__WORK TASK__: Set down exactly the lines from the one containing "text [148, 246, 1092, 282]" through the last line of the data below, and no others.

__DATA EXCERPTS__:

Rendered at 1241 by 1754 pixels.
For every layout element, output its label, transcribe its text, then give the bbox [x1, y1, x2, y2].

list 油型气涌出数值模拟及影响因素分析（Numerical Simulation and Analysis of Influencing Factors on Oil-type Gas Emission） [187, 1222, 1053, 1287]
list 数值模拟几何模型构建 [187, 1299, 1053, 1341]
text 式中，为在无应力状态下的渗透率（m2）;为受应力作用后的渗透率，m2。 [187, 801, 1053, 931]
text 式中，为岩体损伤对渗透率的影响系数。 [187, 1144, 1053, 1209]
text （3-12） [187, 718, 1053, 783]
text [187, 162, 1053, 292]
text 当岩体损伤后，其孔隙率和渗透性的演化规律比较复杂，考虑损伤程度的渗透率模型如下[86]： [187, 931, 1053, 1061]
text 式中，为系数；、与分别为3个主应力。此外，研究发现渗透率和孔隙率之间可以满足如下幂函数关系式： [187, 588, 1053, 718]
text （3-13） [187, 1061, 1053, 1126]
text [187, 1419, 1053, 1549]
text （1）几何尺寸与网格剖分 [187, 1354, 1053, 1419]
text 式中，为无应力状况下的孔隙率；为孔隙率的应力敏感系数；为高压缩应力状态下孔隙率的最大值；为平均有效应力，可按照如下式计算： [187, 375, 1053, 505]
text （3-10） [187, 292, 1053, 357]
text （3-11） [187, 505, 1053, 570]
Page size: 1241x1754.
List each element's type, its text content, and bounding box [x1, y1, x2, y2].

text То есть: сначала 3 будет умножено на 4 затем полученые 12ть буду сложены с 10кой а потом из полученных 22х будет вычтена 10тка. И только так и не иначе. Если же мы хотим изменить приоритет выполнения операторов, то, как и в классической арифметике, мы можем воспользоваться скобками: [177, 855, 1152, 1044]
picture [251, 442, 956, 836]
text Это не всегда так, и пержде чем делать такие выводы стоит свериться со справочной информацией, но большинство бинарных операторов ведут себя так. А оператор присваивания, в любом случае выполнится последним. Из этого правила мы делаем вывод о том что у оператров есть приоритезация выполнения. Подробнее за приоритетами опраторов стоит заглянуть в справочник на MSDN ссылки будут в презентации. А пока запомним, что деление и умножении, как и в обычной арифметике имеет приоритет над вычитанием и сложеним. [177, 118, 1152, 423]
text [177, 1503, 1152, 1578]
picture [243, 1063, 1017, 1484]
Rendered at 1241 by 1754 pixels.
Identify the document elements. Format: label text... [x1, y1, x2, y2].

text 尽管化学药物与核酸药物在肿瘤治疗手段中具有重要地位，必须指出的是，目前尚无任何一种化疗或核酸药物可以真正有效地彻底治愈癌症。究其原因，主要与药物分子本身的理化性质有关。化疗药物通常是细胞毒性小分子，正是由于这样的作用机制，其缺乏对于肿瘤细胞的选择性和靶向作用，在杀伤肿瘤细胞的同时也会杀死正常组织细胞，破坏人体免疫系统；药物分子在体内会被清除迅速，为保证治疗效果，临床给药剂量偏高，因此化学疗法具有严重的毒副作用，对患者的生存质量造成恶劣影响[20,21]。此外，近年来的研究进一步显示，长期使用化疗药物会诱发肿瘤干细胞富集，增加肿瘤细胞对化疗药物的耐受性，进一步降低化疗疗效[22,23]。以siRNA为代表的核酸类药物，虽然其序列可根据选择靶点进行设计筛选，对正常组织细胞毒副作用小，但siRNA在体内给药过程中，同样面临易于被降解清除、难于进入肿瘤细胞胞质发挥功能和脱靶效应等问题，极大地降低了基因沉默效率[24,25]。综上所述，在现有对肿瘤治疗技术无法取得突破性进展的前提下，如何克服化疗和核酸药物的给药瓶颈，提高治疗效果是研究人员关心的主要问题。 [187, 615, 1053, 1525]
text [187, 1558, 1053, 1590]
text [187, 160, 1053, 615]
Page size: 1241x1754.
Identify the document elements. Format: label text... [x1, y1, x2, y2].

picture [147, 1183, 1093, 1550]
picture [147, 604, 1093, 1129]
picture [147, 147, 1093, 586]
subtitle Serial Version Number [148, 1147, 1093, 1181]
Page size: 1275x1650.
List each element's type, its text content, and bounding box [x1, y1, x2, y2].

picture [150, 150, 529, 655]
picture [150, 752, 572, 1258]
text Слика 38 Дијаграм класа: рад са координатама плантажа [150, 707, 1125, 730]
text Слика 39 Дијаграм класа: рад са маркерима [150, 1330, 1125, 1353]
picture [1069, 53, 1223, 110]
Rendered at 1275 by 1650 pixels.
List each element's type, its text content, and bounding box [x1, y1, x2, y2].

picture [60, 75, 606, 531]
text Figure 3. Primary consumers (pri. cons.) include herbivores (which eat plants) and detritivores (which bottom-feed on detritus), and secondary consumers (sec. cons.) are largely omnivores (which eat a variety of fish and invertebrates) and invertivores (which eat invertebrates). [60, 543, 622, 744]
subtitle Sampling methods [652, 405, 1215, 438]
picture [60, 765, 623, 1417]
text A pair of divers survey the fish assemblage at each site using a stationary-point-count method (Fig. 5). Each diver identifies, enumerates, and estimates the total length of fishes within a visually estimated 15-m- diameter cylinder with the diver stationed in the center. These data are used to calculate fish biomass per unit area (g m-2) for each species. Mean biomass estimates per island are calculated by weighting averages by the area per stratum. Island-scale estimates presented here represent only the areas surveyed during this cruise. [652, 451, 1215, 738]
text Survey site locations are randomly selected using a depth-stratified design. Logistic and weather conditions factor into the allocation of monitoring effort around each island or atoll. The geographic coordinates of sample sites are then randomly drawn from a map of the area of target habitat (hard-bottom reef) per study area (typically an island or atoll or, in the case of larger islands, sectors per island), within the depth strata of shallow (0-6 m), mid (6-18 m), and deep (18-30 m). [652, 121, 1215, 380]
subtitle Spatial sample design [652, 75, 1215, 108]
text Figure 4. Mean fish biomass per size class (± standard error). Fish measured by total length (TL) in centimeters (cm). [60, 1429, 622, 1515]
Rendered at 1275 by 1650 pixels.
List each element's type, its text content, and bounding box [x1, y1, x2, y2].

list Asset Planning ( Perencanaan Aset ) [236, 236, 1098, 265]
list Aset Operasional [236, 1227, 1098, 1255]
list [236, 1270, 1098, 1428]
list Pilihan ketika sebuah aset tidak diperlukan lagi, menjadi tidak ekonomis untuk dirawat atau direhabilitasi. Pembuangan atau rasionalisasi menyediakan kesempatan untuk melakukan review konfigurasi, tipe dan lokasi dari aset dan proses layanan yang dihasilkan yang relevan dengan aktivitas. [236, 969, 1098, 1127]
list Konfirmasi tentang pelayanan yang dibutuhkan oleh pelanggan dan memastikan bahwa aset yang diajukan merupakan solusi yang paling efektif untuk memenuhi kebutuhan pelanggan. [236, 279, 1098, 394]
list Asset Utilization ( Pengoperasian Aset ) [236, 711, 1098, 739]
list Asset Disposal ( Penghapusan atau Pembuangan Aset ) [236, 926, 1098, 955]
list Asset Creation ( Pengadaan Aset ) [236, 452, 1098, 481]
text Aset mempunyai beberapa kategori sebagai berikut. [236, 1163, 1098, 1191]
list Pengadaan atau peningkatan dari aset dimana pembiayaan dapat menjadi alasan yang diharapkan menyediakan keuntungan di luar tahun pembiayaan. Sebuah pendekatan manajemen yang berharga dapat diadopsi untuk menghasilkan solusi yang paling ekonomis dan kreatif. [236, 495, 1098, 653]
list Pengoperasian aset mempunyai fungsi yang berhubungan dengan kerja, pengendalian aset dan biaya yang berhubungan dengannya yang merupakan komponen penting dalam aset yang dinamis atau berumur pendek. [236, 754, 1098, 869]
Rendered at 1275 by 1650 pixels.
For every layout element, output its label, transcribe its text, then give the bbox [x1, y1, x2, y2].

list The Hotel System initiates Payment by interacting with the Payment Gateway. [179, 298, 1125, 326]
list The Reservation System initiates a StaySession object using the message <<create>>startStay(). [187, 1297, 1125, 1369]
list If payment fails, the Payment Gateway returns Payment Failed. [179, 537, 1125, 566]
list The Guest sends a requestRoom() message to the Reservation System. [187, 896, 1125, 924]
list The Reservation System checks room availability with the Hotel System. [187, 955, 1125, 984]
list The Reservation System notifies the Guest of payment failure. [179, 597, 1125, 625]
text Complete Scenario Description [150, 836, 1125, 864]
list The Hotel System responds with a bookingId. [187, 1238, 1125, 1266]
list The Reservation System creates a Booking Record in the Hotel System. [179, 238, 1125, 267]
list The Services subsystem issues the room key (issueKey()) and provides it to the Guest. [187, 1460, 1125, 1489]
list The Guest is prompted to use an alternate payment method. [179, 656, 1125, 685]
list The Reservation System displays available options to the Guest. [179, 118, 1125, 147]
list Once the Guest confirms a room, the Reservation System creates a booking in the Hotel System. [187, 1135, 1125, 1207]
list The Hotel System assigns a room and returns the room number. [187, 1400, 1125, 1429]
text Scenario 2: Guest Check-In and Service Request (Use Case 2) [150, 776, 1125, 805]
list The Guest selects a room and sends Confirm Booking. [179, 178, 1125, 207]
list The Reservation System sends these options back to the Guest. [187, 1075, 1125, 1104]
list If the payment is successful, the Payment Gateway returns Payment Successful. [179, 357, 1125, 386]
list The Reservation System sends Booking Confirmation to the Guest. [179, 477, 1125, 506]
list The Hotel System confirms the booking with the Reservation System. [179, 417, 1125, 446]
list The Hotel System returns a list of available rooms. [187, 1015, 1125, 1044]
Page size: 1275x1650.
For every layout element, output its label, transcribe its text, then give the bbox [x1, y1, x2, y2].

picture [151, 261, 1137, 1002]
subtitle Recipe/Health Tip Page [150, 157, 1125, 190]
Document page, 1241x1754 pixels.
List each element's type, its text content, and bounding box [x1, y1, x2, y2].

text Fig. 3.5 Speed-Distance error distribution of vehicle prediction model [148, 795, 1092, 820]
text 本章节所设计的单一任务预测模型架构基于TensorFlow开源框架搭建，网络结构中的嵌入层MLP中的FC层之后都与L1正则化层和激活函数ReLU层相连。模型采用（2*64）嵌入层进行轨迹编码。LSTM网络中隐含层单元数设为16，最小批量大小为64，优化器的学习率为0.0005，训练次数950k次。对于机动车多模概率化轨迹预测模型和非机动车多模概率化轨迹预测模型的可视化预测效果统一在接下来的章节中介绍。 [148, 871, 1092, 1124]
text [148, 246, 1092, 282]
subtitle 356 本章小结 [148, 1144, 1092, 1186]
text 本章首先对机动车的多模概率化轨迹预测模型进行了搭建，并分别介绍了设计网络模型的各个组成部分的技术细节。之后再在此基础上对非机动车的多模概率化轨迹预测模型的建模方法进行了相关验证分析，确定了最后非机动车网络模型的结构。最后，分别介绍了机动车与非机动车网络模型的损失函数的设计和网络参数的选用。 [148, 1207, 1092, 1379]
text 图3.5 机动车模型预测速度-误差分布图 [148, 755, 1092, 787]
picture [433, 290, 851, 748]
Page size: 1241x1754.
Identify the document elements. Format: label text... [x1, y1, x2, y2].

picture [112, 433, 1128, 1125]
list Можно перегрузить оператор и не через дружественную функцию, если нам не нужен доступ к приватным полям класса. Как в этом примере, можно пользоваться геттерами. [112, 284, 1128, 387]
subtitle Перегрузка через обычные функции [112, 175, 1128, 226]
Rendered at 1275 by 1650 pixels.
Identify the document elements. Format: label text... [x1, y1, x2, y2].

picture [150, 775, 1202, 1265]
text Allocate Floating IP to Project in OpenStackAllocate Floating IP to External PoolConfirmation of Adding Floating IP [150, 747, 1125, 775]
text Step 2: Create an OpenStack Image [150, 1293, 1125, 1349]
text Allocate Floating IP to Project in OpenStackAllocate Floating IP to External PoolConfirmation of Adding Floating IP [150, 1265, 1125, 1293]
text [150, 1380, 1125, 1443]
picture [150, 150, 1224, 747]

__ANSWER FOR THIS EXERCISE__:
text [148, 246, 1092, 282]
subtitle 356 本章小结 [148, 1144, 1092, 1186]
text 本章首先对机动车的多模概率化轨迹预测模型进行了搭建，并分别介绍了设计网络模型的各个组成部分的技术细节。之后再在此基础上对非机动车的多模概率化轨迹预测模型的建模方法进行了相关验证分析，确定了最后非机动车网络模型的结构。最后，分别介绍了机动车与非机动车网络模型的损失函数的设计和网络参数的选用。 [148, 1207, 1092, 1379]
text 图3.5 机动车模型预测速度-误差分布图 [148, 755, 1092, 787]
picture [433, 290, 851, 748]
Page size: 1241x1754.
Identify the document elements. Format: label text... [x1, y1, x2, y2].

picture [112, 433, 1128, 1125]
list Можно перегрузить оператор и не через дружественную функцию, если нам не нужен доступ к приватным полям класса. Как в этом примере, можно пользоваться геттерами. [112, 284, 1128, 387]
subtitle Перегрузка через обычные функции [112, 175, 1128, 226]
Rendered at 1275 by 1650 pixels.
Identify the document elements. Format: label text... [x1, y1, x2, y2].

picture [150, 775, 1202, 1265]
text Allocate Floating IP to Project in OpenStackAllocate Floating IP to External PoolConfirmation of Adding Floating IP [150, 747, 1125, 775]
text Step 2: Create an OpenStack Image [150, 1293, 1125, 1349]
text Allocate Floating IP to Project in OpenStackAllocate Floating IP to External PoolConfirmation of Adding Floating IP [150, 1265, 1125, 1293]
text [150, 1380, 1125, 1443]
picture [150, 150, 1224, 747]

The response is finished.